**Teks untuk Dianalisis:**
---

Anggota Dewan Perwakilan Rakyat (DPR) RI dari fraksi partai Gerindra Bambang Haryo menyebut alasan perang dagang Amerika Serikat (AS)-China tidak tepat untuk menjelaskan kinerja ekspor RI yang loyo.
"Karena ini banyak sekali industri manufaktur yang ekspor dari China pada pindah ke Vietnam, Kamboja, Malaysia. Seharusnya Indonesia bisa memperoleh kesempatan dan dimanfaatkan betul. Kami melihat perkembangan Vietnam kuartal I-2019 untuk industri meningkat menguat 86% dan 50% di antaranya dari China," ujarnya di Gedung Paripurna, Jakarta, Selasa (11/6/2019) kemarin.
"Jadi apa yang disampaikan Menkeu tidak benar. Ini sama dengan pembohongan dan hoaks, harus diluruskan. Apa yang dikatakan Menteri Keuangan itu tidak benar, dan ini merupakan pembohongan publik," tegasnya.
Tak tinggal diam, Sri Mulyani pun membantah pernyataan Bambang.
"Yang saya sampaikan statement fakta, kalau bicara preskripsi apa yang harus dilakukan itu beda," tegas Sri Mulyani.
Menurutnya, data ekspor yang dikatakan Bambang pada tahun 2012 hingga 2014 adalah sebelum adanya perang dagang.
"Jadi memang waktu 2014, 2015, 2016 kita masuk dalam suasana kondisi ekonomi global yang sangat menekan, harga komoditas jatuh dan volume dari ekspor kita juga menurun. Ini yang menyebabkan kontraksi, waktu kita sudah lihat recovery yaitu mulanya akhir 2017 dan berlangsung di 2018, tiba-tiba di akhir 2018 presiden Trump eskalasi, ini yang menyebabkan," jelasnya.

---

**Data Tersedia:**

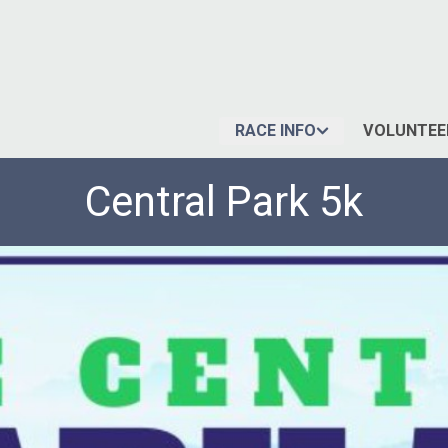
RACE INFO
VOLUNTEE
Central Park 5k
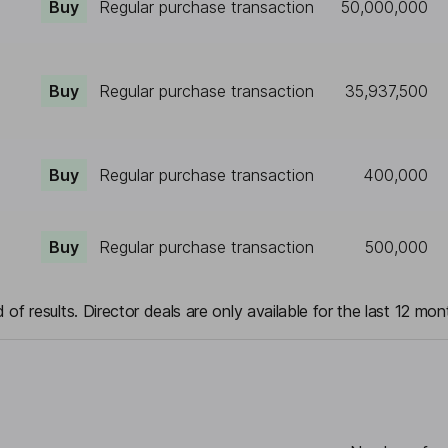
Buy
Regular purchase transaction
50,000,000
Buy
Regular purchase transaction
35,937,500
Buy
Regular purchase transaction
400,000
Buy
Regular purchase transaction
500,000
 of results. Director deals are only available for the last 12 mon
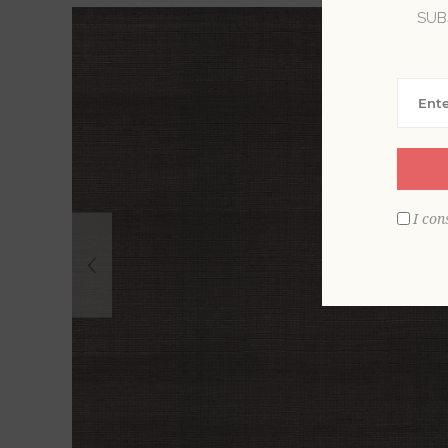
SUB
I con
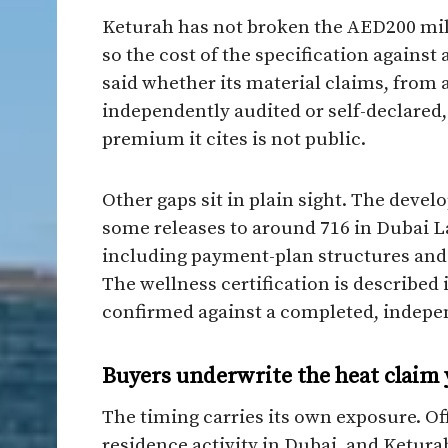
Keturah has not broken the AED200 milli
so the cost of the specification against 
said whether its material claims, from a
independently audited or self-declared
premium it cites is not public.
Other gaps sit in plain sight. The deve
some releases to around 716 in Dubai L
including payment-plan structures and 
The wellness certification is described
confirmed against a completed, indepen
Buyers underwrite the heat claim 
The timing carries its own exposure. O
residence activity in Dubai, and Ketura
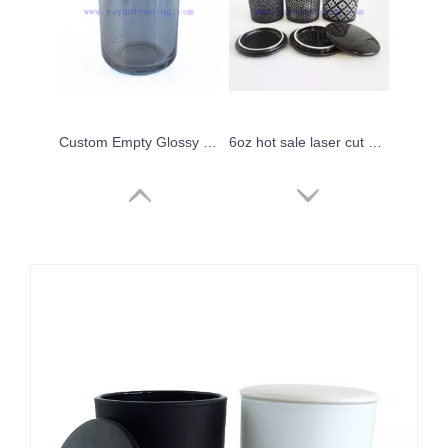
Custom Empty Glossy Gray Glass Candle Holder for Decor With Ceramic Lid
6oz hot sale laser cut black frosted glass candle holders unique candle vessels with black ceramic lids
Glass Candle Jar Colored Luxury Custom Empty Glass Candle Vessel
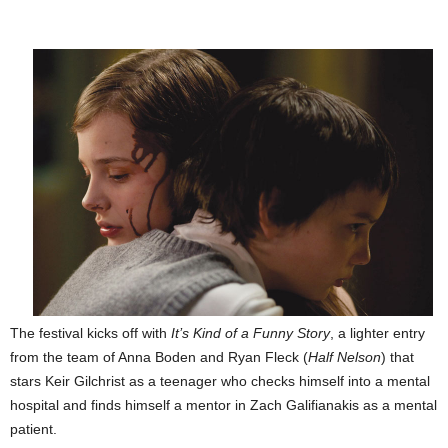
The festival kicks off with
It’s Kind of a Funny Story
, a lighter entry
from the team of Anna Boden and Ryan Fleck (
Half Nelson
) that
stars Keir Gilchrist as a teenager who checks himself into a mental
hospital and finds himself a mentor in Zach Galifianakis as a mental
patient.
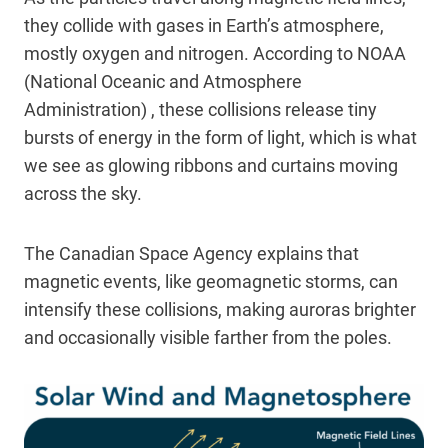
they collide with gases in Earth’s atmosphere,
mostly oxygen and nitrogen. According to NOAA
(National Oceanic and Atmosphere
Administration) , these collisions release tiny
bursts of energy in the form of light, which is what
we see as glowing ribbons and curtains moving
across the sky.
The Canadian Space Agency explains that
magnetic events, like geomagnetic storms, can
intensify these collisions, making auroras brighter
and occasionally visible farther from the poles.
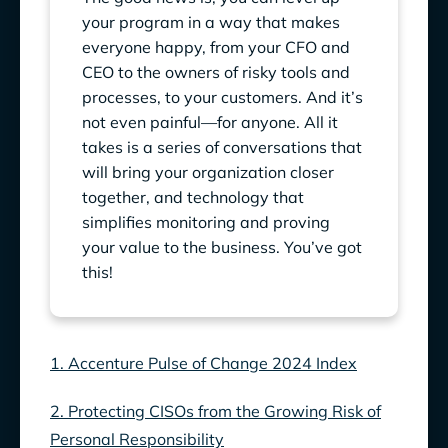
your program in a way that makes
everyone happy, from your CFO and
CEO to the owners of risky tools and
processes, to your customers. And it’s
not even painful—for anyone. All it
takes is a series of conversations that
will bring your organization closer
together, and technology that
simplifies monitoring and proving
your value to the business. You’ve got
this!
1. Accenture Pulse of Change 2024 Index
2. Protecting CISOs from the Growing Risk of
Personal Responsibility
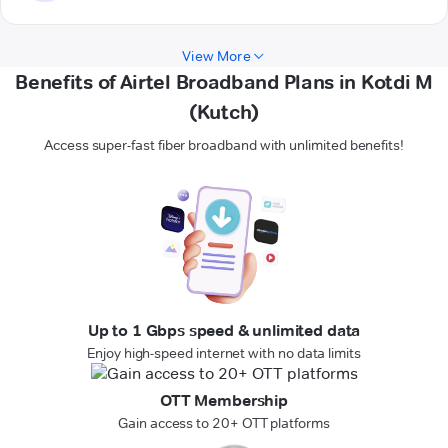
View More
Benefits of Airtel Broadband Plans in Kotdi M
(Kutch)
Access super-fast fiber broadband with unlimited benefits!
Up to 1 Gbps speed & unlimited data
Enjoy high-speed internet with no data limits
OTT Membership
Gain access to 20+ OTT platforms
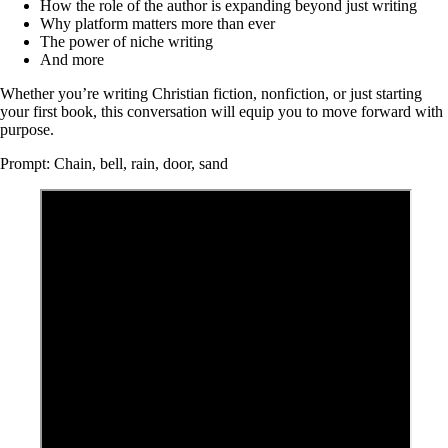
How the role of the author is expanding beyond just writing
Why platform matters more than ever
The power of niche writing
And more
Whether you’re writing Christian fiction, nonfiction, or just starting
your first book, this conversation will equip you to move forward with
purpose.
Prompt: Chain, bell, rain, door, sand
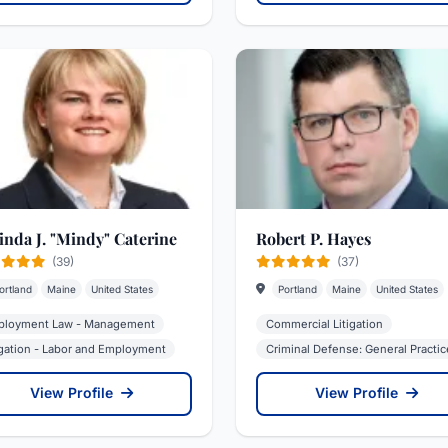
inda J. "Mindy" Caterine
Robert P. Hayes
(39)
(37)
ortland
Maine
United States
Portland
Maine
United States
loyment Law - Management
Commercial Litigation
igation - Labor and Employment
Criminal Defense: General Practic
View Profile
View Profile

---

**Tugas Anda:**
1/ Kutip tanpa perubahan bagian teks tentang perang dagang AS-China, mulai dari "Anggota Dewan Perwakilan" sampai dengan "RI yang loyo.".
2/ Dalam teks tentang perang dagang AS-China, ke negara mana saja industri manufaktur yang mengekspor dari China pindah menurut Bambang Haryo?

**Kunci Jawaban:**
1/
Anggota Dewan Perwakilan Rakyat (DPR) RI dari fraksi partai Gerindra Bambang Haryo menyebut alasan perang dagang Amerika Serikat (AS)-China tidak tepat untuk menjelaskan kinerja ekspor RI yang loyo.

2/ Ke Vietnam, Kamboja, dan Malaysia.